This can only be an opinionated answer, but here are my rules of thumb regarding acceptance testing :
test the behavior expected by user
This is, as you mentionned "acceptance" testing : stackholder want to be provided with usual behavior for feature, not to be worried about what happen if something is invalid or user forgot to log in (controller specs already test that).
test what user should see
This is not the place to check if database is in correct state. Test flash messages and maybe what visually changed in a page (an item being or not being anymore in a list).

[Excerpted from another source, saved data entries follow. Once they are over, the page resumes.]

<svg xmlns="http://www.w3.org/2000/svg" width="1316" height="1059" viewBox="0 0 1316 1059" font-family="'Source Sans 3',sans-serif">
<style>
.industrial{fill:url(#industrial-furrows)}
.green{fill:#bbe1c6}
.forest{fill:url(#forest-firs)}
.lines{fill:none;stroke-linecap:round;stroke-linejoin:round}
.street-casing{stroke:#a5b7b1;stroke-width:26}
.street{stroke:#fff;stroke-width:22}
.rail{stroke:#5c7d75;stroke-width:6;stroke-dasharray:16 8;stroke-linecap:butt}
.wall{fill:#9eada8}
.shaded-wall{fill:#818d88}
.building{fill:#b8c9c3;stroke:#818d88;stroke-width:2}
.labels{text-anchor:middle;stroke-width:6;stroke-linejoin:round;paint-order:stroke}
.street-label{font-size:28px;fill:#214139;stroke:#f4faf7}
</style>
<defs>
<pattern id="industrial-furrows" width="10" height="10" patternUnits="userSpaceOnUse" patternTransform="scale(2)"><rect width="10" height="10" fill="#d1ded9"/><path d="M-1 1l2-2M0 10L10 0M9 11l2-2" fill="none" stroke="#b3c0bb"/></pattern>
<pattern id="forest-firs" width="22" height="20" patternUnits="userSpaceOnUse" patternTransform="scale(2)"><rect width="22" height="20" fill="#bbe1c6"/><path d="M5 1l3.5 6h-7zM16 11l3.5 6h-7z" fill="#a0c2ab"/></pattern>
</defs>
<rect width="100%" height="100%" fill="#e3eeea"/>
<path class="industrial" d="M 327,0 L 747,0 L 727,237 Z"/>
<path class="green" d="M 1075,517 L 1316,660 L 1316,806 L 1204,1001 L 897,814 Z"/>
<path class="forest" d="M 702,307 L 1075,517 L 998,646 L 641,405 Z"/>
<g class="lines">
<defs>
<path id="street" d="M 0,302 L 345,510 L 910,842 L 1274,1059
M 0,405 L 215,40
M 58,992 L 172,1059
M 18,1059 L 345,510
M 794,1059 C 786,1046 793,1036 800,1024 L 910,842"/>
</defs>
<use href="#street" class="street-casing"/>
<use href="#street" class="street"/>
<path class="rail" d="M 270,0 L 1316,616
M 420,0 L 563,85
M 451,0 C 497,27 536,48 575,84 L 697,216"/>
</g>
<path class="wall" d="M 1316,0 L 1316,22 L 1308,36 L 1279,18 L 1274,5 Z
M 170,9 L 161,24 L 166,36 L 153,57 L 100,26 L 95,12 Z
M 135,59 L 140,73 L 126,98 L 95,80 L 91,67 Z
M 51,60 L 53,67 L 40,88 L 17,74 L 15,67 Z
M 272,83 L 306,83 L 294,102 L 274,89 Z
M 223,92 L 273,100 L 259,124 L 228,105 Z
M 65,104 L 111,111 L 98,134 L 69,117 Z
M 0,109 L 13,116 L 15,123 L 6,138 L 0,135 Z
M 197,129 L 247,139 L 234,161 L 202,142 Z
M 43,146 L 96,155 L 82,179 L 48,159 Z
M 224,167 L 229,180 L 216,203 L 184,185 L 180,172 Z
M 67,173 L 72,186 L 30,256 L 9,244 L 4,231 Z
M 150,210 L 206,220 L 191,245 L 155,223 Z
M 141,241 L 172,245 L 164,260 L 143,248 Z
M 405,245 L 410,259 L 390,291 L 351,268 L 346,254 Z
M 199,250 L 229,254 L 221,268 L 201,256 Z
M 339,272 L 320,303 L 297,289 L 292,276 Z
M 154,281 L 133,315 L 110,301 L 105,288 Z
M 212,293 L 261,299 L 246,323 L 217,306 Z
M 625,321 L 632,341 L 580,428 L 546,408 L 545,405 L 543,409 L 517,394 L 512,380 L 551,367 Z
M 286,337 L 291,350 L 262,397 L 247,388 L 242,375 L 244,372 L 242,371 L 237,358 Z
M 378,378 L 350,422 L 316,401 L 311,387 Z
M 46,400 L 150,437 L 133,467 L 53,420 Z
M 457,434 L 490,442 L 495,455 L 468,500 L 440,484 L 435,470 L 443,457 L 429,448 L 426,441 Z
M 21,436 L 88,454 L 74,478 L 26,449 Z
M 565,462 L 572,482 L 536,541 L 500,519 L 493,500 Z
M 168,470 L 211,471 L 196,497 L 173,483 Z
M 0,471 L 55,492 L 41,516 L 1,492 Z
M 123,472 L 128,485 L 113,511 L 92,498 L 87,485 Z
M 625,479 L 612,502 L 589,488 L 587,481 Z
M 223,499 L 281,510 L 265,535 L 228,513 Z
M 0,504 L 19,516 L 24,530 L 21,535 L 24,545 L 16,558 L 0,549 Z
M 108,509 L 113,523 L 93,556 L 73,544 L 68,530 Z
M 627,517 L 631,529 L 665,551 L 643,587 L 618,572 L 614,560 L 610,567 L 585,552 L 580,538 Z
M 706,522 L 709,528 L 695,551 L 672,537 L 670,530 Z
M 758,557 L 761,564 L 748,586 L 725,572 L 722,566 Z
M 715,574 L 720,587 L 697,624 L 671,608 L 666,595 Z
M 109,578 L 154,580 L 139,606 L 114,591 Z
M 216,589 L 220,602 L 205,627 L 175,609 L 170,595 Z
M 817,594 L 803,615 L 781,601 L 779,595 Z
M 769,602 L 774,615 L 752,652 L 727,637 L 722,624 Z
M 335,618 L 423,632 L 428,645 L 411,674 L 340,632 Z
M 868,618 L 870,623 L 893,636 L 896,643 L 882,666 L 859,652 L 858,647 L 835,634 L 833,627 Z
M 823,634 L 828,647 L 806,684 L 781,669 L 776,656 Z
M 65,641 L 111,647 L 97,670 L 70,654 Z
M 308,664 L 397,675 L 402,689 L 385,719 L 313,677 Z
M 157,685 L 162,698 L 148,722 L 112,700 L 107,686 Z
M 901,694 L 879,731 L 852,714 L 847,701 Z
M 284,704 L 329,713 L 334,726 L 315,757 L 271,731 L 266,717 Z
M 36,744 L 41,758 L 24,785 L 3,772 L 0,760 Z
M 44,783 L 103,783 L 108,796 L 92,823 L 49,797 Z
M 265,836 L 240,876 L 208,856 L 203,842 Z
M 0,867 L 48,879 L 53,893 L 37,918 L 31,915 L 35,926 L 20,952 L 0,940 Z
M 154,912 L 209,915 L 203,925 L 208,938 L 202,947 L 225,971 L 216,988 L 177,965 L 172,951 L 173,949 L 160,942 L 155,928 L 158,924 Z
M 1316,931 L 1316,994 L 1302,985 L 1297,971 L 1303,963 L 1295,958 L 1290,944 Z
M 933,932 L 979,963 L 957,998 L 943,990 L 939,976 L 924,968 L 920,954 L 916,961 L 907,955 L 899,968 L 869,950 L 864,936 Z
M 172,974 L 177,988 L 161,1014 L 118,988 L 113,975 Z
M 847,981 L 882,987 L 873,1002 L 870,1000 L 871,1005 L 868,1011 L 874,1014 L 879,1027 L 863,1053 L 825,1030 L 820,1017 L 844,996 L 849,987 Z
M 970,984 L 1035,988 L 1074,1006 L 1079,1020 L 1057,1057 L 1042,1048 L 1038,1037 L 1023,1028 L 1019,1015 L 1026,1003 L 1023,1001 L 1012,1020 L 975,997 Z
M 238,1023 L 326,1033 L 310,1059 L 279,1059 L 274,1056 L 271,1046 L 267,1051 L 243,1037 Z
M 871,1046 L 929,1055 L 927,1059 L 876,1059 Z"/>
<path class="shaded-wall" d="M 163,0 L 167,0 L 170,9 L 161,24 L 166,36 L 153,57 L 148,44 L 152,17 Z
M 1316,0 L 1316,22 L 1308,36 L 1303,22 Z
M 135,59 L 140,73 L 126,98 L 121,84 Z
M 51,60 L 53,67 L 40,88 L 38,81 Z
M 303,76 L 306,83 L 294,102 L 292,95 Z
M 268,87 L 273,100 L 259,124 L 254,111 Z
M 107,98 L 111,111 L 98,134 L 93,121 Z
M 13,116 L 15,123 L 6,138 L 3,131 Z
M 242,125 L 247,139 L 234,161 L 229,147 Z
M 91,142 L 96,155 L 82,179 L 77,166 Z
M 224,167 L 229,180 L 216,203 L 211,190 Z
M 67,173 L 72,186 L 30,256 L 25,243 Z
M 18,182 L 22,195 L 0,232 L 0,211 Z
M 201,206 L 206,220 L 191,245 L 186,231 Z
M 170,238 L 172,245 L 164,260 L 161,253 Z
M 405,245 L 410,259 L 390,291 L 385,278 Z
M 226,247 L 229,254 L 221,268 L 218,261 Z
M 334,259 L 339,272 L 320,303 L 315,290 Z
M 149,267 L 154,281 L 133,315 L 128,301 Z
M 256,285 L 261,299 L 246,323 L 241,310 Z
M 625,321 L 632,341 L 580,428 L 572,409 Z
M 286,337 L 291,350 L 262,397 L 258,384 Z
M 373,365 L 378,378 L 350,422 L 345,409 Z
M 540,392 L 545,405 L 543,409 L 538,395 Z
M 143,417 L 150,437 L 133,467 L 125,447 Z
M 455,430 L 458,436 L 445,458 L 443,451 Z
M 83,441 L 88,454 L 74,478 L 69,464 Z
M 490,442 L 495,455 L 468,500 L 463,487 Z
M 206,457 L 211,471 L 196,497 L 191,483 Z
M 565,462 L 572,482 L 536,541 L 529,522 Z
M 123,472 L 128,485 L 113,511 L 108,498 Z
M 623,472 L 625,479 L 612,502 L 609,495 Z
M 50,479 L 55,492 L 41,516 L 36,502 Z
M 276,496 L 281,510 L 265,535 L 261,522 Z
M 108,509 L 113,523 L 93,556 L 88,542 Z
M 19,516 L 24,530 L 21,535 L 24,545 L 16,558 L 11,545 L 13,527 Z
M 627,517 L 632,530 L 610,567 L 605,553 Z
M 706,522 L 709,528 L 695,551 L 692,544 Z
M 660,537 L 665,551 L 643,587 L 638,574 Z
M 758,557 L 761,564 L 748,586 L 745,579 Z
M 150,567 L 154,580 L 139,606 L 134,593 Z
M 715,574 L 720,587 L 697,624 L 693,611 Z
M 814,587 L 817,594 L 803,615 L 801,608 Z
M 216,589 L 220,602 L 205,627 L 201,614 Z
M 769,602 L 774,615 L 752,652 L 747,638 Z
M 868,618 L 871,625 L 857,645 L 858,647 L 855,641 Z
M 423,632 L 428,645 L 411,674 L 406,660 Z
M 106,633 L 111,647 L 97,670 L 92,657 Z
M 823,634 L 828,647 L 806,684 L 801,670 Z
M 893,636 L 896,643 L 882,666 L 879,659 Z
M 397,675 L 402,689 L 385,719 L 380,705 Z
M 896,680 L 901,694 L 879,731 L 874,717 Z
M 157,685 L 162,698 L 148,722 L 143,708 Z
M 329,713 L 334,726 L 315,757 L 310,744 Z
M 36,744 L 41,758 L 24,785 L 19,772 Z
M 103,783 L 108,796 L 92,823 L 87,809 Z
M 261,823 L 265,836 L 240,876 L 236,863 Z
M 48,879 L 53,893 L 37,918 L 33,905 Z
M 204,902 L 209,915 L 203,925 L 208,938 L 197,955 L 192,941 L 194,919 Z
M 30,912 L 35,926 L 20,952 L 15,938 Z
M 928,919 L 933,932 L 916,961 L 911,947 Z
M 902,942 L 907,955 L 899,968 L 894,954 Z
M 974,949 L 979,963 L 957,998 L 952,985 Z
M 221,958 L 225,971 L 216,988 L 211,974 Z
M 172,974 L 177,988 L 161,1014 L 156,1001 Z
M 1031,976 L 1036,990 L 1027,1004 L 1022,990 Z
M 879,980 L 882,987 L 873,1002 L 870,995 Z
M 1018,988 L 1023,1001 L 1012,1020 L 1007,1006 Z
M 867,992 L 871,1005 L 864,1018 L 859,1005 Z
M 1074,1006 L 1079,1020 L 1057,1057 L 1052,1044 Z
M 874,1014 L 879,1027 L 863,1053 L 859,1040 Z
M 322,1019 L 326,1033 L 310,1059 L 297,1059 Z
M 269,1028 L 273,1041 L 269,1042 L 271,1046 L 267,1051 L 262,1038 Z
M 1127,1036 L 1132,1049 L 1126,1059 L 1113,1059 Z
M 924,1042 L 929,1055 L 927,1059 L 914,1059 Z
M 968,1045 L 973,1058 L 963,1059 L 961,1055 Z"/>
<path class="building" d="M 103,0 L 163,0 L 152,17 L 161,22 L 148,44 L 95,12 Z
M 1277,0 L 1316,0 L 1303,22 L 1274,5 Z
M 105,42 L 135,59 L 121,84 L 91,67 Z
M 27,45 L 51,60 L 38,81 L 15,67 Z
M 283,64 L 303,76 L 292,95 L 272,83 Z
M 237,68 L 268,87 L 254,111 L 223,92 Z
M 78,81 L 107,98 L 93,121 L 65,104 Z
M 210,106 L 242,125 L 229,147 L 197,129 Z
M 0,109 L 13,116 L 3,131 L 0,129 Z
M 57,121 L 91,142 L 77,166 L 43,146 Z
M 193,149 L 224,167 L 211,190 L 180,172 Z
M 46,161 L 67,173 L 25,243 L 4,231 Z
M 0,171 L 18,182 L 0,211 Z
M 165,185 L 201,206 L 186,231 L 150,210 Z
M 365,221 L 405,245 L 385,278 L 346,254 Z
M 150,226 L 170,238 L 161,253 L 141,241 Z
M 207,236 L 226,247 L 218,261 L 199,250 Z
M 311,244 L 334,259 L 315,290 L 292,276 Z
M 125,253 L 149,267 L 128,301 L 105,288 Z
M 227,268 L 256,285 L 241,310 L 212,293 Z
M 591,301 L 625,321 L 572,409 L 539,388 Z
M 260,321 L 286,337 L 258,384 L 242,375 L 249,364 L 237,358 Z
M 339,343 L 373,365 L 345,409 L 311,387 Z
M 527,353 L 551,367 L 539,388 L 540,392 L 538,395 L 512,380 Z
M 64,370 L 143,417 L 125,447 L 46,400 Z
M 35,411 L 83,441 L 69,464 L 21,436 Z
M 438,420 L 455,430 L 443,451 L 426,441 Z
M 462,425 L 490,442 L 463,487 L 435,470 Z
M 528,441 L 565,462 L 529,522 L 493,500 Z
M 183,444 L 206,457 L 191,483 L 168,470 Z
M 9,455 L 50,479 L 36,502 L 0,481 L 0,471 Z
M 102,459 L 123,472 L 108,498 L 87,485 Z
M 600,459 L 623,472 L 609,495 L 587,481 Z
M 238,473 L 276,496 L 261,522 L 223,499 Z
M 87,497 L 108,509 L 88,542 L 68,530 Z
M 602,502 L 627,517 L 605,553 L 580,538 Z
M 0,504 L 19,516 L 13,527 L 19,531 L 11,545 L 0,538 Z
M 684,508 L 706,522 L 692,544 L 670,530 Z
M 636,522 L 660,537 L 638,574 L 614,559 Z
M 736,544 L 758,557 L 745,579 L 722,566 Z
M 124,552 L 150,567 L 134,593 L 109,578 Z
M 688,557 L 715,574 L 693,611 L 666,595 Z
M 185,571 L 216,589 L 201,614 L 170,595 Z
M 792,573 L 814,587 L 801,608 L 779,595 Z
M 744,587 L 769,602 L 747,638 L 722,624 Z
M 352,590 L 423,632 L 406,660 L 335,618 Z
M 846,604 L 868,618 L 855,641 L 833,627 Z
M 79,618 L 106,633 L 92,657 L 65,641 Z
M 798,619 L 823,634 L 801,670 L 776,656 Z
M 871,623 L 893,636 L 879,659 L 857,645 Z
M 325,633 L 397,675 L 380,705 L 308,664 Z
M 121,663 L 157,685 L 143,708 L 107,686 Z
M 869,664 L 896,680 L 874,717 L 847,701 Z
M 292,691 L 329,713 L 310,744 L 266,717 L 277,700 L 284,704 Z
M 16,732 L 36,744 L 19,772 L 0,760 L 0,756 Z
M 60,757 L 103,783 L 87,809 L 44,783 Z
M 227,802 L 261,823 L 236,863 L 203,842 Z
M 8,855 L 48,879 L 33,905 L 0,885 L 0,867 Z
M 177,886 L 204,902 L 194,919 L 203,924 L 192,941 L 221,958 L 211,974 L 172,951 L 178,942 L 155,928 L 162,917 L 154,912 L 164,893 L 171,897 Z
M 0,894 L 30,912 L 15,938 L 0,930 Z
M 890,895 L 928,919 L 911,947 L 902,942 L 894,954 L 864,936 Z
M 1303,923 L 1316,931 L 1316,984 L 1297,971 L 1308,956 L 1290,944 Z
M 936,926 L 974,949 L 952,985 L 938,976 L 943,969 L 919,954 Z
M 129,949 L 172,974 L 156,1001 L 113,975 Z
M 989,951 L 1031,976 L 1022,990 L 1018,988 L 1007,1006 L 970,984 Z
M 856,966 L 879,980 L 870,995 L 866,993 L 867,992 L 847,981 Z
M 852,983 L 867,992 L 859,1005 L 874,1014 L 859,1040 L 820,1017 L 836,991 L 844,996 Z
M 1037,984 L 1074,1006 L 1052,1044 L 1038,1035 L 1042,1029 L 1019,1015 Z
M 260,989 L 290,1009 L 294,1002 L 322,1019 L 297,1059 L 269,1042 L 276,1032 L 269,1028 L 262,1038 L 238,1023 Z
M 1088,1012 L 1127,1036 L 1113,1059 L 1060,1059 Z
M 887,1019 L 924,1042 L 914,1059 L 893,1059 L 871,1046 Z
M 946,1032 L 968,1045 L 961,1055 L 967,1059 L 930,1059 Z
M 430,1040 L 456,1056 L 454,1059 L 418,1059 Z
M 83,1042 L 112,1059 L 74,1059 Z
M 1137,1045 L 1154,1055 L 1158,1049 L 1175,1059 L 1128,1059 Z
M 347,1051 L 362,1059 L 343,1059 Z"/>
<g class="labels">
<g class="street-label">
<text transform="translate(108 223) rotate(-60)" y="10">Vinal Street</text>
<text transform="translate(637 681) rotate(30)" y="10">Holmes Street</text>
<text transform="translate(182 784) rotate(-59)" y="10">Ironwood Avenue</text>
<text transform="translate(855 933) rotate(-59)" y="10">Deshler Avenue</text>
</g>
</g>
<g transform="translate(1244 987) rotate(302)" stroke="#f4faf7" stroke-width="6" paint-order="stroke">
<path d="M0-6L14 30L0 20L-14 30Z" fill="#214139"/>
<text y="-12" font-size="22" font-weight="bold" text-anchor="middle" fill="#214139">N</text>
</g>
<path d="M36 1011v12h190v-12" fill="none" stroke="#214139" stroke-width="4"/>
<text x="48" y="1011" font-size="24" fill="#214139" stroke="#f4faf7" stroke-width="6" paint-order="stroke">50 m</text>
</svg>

For example, in your "creating new post" scenario, you could test :
within '#flash_message' do
page.should have_content 'Post created'
end
within '#posts' do
page.should have_content "My new post"
end
You could write more specifics, but it would be duplication with unit tests, which are faster (why to check if Post.count is +1 if you can check Post received call to #create
stub ?). Testing a few texts or elements on your page is enough to tell parts play well together.
Test an actual user behavior
No user "visits todo list item edition page". They begin from home page, then go to todo list, then click "edit" on the line of a specific item.
In your code, you could replace :
visit project_posts_path(project)
with :
def visit_posts
visit '/'
within '#projects' do
first( 'a.posts' ).click
end
end
scenario 'listing posts' do
visit_posts
project.posts.each do |post|
page.should have_content post.title
end
end
This is longer to run, but anyway, after one or two years of existence, your acceptance testing suite will be too long to run to just wait for it, you'll put it on a continuous integration server. And what matters here is to test everything works together as expected, not a specific behavior. There's no better way to do this than to start with home page (or any page an actual user would open directly, like admin home page, for example).